House or zip code?

So as my family is expanding, we’ve decided that we are going to leave the amazing city of Chicago and instead move to the Chicago suburbs. We love the city and have a nice home here but we would like a real back yard for the kids. We are also not super interested in the public school lottery or paying 30k net per child for a top class Private school (Catholic school is an option but Mrs. Lochdale isn’t Catholic so it is not our first choice).

So that leaves the suburbs. Whilst looking we have noticed that you can get a lot of house in suburbs that aren’t called the North Shore (in the north) or Hinsdale to the west. The schools in these areas are terrific as is the cache of saying “hey, I’m likely an epic douche bag but I live in Winnetka”.

So Dopers, what do you think is better for kids? A great house or living in a better neighborhood? What’s better for the grown ups?

Any thoughts, opinions and comments welcomed!

The ideal would be to find the next Hinsdale, wouldn’t it?

I would go the best public school stats per square foot of housing.

I don’t know about Illinois, but Wisconsin has “open enrollment,” which means no matter where you live, you can choose the public school you desire for your kids. And they don’t all have to go to the same school, but I believe you have to declare your intentions early in the school year.

Not a bad thing buhemp understanding is that he Teacher’s unions tend to be against that sort of thing.

It would be but I have no idea what tha might be…Park Ridge?

I was going to suggest Park Ridge (or Niles or Morton Grove) or Buffalo Grove. You would aim for Stevenson or Maine South HS. Or IMSA. Or Parker (Francis W.) if you stay in the city.

I should add that I did not grow up in Chicago or have any family in Chicago (or the suburbs) … I grew up in South Florida. But I am rull good at channeling the North Shore mentality. So I know whereof I speak.

In Wisconsin, the law takes precedence over teachers’ tends. And what’s a buhemp?

An iPad glitch. The law tends to be perverted by special interests and the teachers unions are a rather powerful special interest lobby.

And what’s a tend?

Parker is 25k per child, per year.


Don’t let your prospective North Shore neighbors know that anything so vulgar as cost prevented you from sending them to FWP. :wink:

Please ignore. I thought it was asking your Zip Code.

Oh that’s OK. I thought Anaheim wasn’t a bad suggestion.

And that’s the story of Anaheim, California.

So a “tend” (admittedly, a coined word) would be something Teacher’s unions tend to be against.

Gotta say Palatine. In and out of the city quick, excellent schools, near the racetrack (Arlington Park), excellent library, etc. 15 minutes to Woodfield, right next to Lake County (way cheaper gas and smokes), tons of Forest Preserves - I really hated it the various times I didn’t live here (moved to MO once and moved to Elgin once). Didn’t grow UP here, but have lived her 20+ years.

Though having them at different schools could be a real logistical nightmare: I don’t know for sure, but I’d bet that you have to provide your own transportation in that situation.

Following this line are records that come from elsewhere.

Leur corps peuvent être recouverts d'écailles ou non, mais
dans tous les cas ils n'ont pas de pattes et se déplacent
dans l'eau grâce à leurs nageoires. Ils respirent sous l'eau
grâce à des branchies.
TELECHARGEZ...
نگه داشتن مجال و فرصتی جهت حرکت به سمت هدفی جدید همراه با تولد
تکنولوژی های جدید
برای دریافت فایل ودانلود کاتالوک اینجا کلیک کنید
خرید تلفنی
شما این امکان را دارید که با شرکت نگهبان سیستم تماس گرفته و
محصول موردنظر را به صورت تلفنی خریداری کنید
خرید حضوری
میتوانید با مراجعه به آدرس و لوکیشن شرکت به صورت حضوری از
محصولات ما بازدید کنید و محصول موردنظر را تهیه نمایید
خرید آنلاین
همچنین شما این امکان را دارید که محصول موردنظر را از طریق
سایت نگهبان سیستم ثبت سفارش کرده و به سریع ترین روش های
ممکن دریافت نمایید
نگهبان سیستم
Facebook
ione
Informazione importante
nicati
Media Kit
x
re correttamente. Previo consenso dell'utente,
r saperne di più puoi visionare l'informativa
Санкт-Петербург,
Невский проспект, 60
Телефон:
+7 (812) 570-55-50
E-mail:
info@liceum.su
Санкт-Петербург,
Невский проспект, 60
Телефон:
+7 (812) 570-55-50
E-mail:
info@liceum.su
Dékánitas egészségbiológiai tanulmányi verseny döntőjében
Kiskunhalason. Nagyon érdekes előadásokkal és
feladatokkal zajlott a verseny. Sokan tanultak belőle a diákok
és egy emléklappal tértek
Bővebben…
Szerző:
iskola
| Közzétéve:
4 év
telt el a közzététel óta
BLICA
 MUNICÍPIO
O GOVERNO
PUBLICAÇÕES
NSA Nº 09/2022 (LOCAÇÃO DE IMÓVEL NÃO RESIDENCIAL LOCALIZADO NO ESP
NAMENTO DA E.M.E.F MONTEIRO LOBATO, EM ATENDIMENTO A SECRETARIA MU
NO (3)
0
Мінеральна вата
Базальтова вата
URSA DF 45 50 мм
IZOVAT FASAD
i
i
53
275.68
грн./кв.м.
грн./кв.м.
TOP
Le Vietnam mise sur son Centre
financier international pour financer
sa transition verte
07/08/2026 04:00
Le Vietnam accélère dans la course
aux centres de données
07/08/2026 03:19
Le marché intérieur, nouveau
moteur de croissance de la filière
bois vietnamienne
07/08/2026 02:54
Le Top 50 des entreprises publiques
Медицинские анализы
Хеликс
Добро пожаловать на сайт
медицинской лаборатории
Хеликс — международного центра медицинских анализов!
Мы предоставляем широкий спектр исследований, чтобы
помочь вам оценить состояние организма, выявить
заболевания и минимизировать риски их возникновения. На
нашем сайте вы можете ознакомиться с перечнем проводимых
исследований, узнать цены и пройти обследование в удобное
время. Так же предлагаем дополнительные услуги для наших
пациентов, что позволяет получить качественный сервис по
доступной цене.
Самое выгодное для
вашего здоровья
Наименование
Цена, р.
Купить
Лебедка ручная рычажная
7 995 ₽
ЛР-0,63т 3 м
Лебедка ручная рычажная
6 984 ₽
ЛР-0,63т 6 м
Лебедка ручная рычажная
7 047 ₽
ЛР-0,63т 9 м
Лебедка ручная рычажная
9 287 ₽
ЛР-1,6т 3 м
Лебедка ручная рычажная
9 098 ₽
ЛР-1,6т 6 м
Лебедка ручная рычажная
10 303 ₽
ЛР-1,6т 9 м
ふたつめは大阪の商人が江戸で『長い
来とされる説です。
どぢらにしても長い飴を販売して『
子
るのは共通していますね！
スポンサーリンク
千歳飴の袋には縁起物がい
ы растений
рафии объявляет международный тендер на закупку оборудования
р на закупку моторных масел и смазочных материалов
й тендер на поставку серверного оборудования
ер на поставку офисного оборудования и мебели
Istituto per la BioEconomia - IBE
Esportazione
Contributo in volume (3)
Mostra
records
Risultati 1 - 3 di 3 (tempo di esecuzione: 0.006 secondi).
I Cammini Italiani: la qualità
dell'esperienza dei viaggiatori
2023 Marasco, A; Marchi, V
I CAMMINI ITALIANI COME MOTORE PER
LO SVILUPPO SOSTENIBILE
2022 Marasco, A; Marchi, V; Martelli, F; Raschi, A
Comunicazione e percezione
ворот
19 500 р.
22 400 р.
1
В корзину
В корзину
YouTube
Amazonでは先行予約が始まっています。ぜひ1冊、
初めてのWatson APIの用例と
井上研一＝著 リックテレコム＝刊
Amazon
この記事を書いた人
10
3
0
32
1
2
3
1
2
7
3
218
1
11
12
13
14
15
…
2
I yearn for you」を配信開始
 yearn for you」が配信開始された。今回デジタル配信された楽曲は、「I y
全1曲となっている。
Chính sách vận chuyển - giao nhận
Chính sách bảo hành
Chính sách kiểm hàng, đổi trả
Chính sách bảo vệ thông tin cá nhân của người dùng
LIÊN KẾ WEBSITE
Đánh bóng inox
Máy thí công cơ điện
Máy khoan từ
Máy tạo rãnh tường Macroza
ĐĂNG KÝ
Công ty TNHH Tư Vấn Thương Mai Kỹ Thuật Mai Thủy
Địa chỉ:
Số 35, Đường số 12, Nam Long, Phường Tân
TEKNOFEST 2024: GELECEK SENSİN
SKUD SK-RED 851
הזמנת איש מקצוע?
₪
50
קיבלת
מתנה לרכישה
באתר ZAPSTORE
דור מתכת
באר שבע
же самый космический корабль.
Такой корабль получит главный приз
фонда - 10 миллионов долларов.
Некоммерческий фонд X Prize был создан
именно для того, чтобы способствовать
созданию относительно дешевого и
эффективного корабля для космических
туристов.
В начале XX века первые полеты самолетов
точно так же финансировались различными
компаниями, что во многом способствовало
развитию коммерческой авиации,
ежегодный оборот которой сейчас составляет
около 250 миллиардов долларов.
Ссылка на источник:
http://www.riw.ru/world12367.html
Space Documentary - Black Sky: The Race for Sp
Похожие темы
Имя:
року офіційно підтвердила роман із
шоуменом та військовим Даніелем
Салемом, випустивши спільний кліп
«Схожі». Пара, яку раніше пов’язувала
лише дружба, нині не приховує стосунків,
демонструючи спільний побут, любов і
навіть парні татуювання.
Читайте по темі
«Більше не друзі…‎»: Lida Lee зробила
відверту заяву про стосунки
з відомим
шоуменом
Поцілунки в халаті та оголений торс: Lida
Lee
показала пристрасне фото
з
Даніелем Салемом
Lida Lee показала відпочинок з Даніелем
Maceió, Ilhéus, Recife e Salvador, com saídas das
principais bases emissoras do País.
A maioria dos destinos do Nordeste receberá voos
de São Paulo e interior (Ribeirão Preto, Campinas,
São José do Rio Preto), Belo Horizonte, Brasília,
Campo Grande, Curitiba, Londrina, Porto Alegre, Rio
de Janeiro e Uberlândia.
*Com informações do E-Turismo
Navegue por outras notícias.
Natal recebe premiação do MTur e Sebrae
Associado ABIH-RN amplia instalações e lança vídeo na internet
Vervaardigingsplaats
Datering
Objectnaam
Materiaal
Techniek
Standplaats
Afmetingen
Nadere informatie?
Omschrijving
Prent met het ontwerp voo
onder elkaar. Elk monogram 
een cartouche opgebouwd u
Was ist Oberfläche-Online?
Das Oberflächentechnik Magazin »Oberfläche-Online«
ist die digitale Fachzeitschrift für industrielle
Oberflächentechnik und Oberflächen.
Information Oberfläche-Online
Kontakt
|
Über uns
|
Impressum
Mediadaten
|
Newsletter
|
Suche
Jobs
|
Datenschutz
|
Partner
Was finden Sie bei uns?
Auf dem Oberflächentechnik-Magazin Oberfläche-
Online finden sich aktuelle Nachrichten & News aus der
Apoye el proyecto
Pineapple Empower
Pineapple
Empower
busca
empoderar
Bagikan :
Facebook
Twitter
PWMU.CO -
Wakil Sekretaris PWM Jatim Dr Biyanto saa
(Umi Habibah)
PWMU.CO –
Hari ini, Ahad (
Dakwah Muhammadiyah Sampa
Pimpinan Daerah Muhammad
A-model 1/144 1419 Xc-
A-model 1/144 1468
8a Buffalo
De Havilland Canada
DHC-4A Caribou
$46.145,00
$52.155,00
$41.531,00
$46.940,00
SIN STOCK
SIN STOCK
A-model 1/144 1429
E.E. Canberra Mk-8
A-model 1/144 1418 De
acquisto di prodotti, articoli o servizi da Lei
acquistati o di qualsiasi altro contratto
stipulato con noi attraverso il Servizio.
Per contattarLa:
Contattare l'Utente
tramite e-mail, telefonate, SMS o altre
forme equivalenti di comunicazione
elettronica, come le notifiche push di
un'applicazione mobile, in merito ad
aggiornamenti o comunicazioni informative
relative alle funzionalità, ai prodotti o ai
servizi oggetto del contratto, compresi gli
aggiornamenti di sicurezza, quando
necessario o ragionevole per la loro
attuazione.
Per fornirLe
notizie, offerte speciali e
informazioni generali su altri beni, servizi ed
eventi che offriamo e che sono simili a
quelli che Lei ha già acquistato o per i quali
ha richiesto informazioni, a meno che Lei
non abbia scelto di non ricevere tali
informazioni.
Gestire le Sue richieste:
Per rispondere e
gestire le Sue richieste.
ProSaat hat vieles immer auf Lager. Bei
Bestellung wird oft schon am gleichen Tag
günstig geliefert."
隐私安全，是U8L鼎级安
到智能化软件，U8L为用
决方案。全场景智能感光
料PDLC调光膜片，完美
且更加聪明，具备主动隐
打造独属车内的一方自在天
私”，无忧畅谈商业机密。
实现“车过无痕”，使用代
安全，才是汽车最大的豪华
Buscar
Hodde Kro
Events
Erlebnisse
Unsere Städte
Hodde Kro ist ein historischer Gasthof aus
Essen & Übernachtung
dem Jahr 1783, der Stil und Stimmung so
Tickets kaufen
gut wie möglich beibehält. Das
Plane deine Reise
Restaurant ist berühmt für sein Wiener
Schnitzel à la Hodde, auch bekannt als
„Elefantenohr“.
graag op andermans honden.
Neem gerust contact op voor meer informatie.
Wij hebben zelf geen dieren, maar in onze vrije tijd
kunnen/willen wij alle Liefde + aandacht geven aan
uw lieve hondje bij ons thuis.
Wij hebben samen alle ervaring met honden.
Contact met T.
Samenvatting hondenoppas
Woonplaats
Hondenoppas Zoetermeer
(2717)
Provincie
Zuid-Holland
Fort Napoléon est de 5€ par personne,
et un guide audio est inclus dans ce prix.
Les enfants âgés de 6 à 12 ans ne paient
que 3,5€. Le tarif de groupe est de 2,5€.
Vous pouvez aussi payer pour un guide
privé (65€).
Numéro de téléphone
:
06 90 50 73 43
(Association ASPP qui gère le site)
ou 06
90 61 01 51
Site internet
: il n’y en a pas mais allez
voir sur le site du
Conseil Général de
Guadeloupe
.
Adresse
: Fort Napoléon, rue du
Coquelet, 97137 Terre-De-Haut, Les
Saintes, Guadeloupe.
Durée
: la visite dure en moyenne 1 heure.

We were once house-hunting and the school that served the target neighborhood would have followed a completely different schedule (date-wise) than my son’s special-ed program did - traditional Sep-to-June vs. a kind of year-round schedule. It was a huge negative.

Back to the OP: I would agree with j666’s suggestion: best stats per square foot, or something along those lines. A big yard is very nice but if the schools aren’t good, your kids will suffer (as will your resale value). I don’t know the Chicago area well, but around here we could get twice the house for half the money if we went across the Potomac into Prince George’s County, Maryland… trouble is, the schools aren’t all that good in much of the county, or at least that’s the perception.

Look into the property taxes as well. My brother lives in Oak Park and their taxes on the house they just sold were not too much less than 20,000 a year. From something he said, this was because the state provided very little support for schools, so the municipalities had to pay it all themselves (and I know I’m misremembering / oversimplifying it).

20,000 is, admittedly, less than the 30,000 a year you mentioned for the private school - but you’d be paying that 20 grand right now before the kids are in school, and you’d still be paying it after they graduate.

We have open enrollment here in South Dakota too, but there are certain rules that have to be followed, it isn’t just a matter of deciding you want to move schools.

Here is the relevant page from the SD DOE. And here is the relevant chapter in the codified laws.

I’d recommend finding out which public schools in the area are the best, and then choose a house that will allow your children to go to those schools.

Ha! Touché.

On property taxes, you pay those in the City too so you get the double whammy of taxes and trying to either pay for private school or deal with the public school lottery.